Ciancio, beni dissequestrati
Catania, per la Corte d’appello «non è pericoloso»
CATANIA Con una motivazione che sembra spazzare via gran parte dell’impianto accusatorio di un’inchiesta antimafia in corso da diversi anni, la Corte di appello di Catania ha restituito all’editore Mario Ciancio Sanfilippo i beni sequestrati perché, scrivono i giudici, «non può ritenersi provata l’esistenza di alcun attivo e consapevole contributo arrecato in favore di Cosa nostra».

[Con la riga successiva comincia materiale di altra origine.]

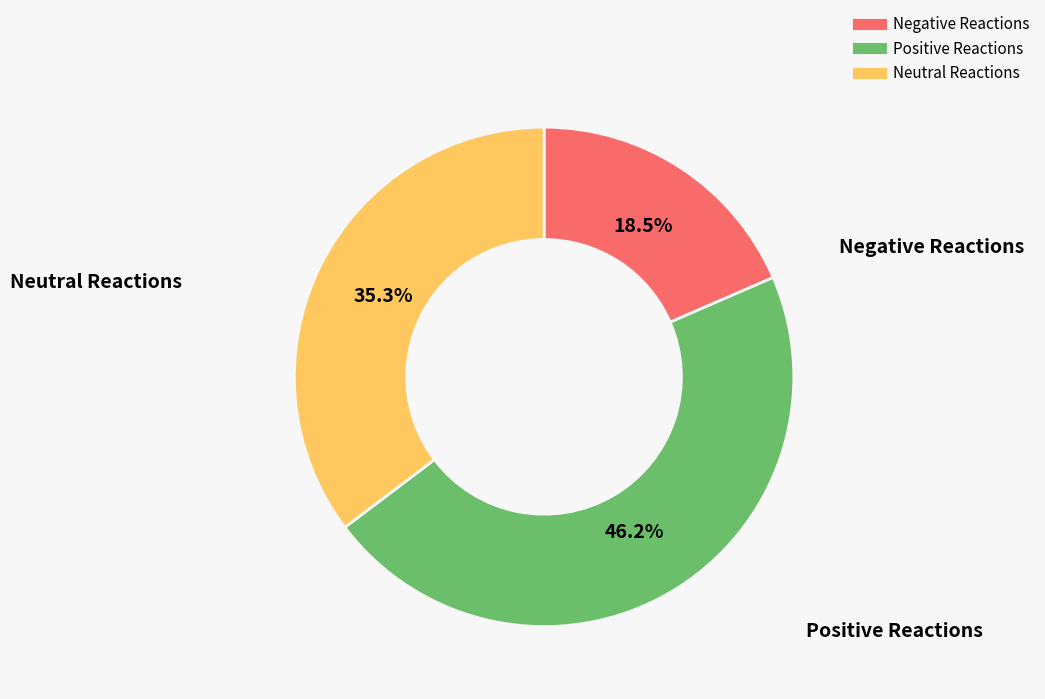

Is there any slice that represents more than half of the pie?

No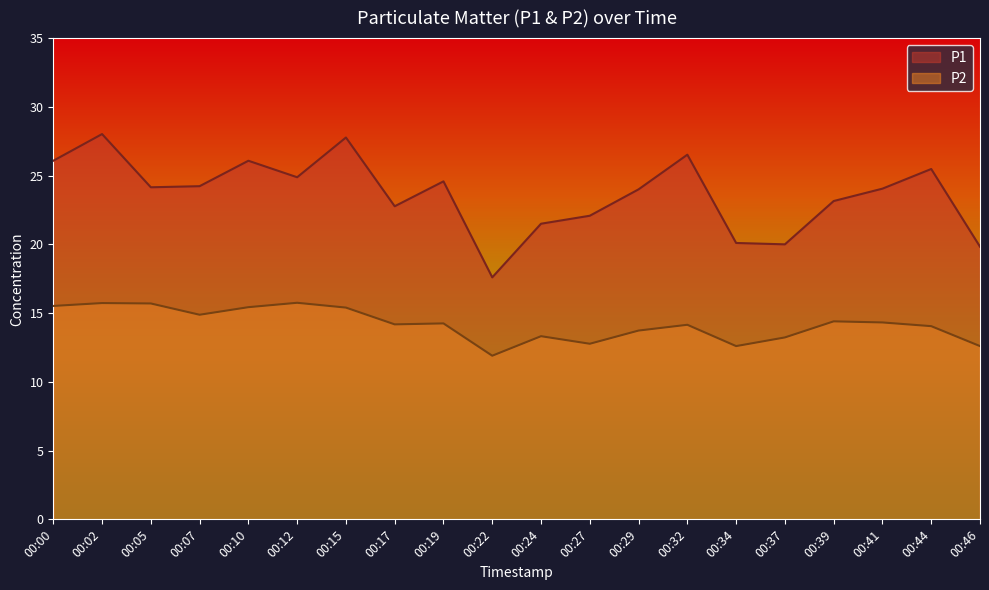

What is the total value across all series at 00:12?

40.6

Un patrimonio ingente con immobili, titoli, denaro contante per oltre 50 milioni di euro, si disse nel 2018 quando con un primato assoluto furono sequestrati anche i giornali del gruppo Ciancio, La Sicilia, Gazzetta del Mezzogiorno e le emittenti televisive Antenna Sicilia e Telecolor. Provvedimento
disposto allora dalle «Misure di prevenzione» su richiesta della Procura diretta da Carmelo Zuccaro che prosegue l’indagine in cui Ciancio è accusato di concorso esterno in associazione mafiosa, nella convinzione che l’imprenditore abbia «apportato un contributo causale a Cosa nostra catanese». Valutazione opposta a quella della Corte d’appello, presidente Dorotea Quartararo, consiglieri Antonio Fallone e Antongiulio Maggiore. Certi che «non può ritenersi provata alcuna forma di pericolosità sociale» dello stesso Ciancio perché non sarebbe risultata provata «alcuna sproporzione tra i redditi di provenienza legittima e la liquidità utilizzata». ( f. c.)